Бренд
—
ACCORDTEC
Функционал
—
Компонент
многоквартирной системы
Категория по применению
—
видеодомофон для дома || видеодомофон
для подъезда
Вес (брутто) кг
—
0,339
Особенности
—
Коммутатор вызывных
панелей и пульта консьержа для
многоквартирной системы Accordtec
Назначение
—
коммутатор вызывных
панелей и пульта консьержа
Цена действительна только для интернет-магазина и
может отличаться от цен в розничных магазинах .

* [Experimente]:
Por favor, transcreva todas as linhas dos registros acima, sem alterar nada.

* [Solução da tarefa]:
Бренд
—
ACCORDTEC
Функционал
—
Компонент
многоквартирной системы
Категория по применению
—
видеодомофон для дома || видеодомофон
для подъезда
Вес (брутто) кг
—
0,339
Особенности
—
Коммутатор вызывных
панелей и пульта консьержа для
многоквартирной системы Accordtec
Назначение
—
коммутатор вызывных
панелей и пульта консьержа
Цена действительна только для интернет-магазина и
может отличаться от цен в розничных магазинах .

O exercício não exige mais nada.